### The task
Please reply with one number only: how many lines in the entries below contain the string "VÍDEOS".

### Records from a collection

##############################

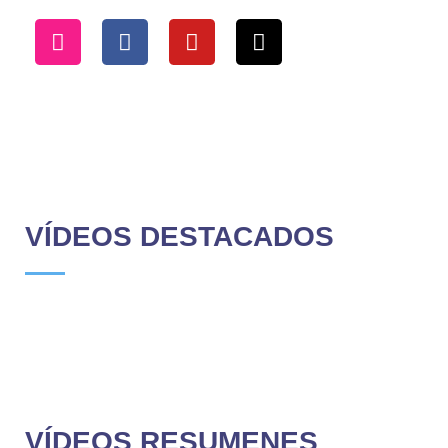
VÍDEOS DESTACADOS
VÍDEOS RESUMENES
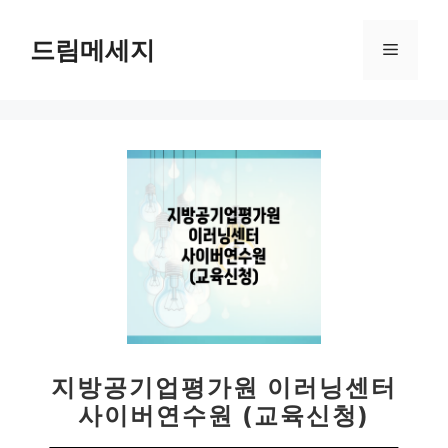
컨
텐
드림메세지
메
츠
로
뉴
건
너
뛰
기
지방공기업평가원 이러닝센터
사이버연수원 (교육신청)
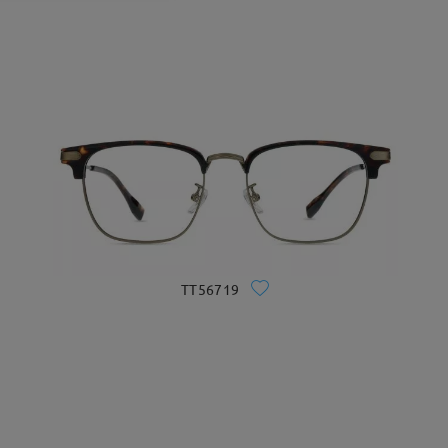
TT56719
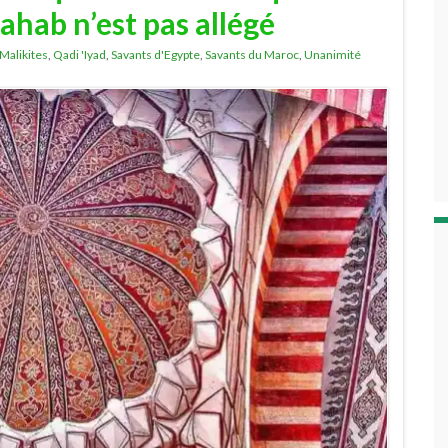
hab n’est pas allégé
Malikites
,
Qadi 'Iyad
,
Savants d'Egypte
,
Savants du Maroc
,
Unanimité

##############################

### Result below
2